Todo me sucedió por ser un mirón abstracto y sin vuelo poético, porque para ello ahí les dejé los versos de Quevedo y les recuerdo ahora lo que se dice de don Guillermo (Shakespeare): parece ser que se regocijaba con caminatas lentas, orientado por el hojaldrozo ruido a fru fru que hacían los miriñaques de las damas de su tiempo.
Lo mió fue más vulgar. Estaba por tierras de Berisso, probando los vinos de la Veintitrés anterior, cuando de repente me paré frente a un puesto de empanadas. Lucían ellas ahí, se ofrecían crujientes; no sabía por cuál decidirme, si por las de carne o por las de humita. Para aclarar la mente y el torbellino de mis deseos, levanté la vista y la fijé, se los juro, en el vacío distante.
Para desgracia del deseoso, el vacío no resultó tan vacío, por lo menos a los ojos de un señor que comenzó a escrutarme con rayos de pocos amigos. Muy cerca del horizonte de mi duda se encontraba de pie, oronda y muy churrasca, dicho sea de paso, la encargada de atender el puesto de empanadas: resultó ser la dama, esposa, novia o amante de mi escrutador anónimo, quien ya lucía pinta de cuchillero. Nada me quedé a averiguar; cambié de rumbo con un tentempié frustrado en la cuenta de mi debe.

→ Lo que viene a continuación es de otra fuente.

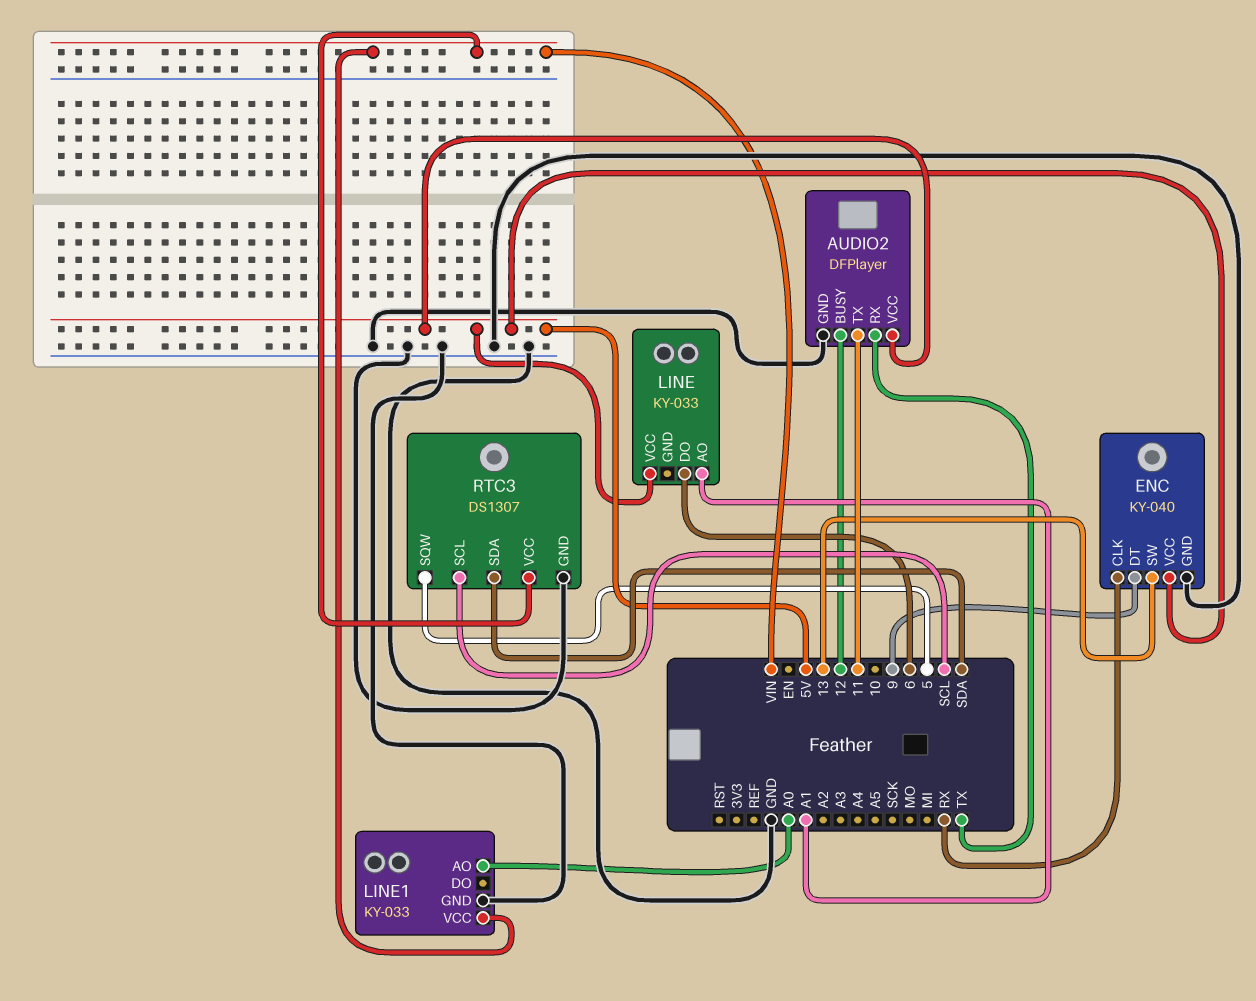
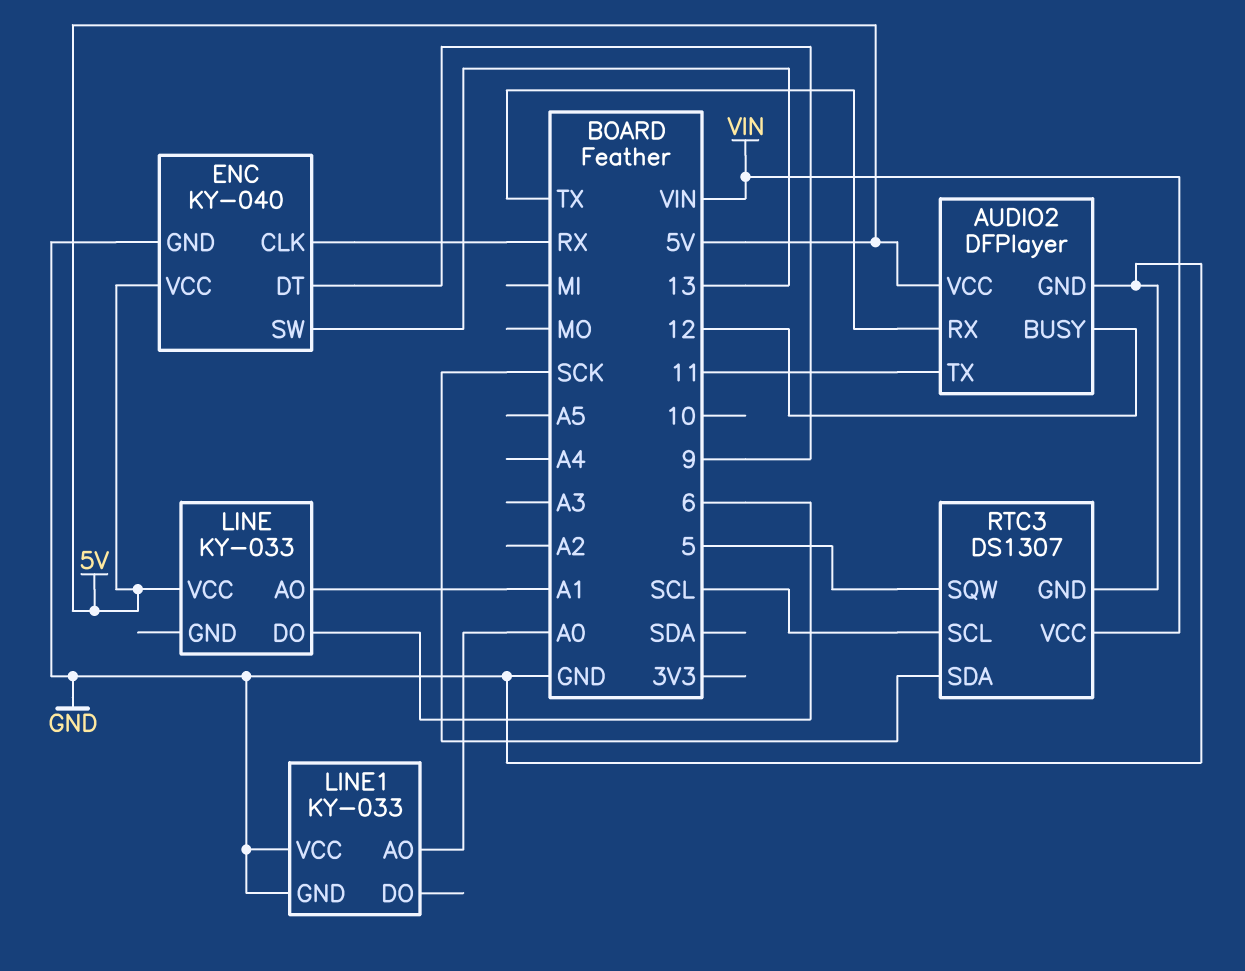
LINE1 pin VCC: VIN -> GND
RTC3 pin SDA: SDA -> SCK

Recién pude desquitarme un rato después; eran de humita y supongo tan sabrosas como aquellas originales que, por un mal entendido, no pude disfrutar. Un vez cumplido mi paseo por Berisso enfilé el regreso para Buenos Aires; y como todo me sucedió, como les decía, por ser un mirón abstracto, es que rumbié para Congreso, constate que no hubiese cuchilleros a la vista y fije mis retinas sobre las que creo son unas de las mejores empanadas de nuestra ciudad: las de La Americana, en la esquina de Callao y Bartolomé Mitre.
Sin maridos, novios o amantes fundamentalistas que me acobardasen, pedí dos de carne picante y un vaso de moscato. Pude entonces mirar y oír frus frus a mis anchas.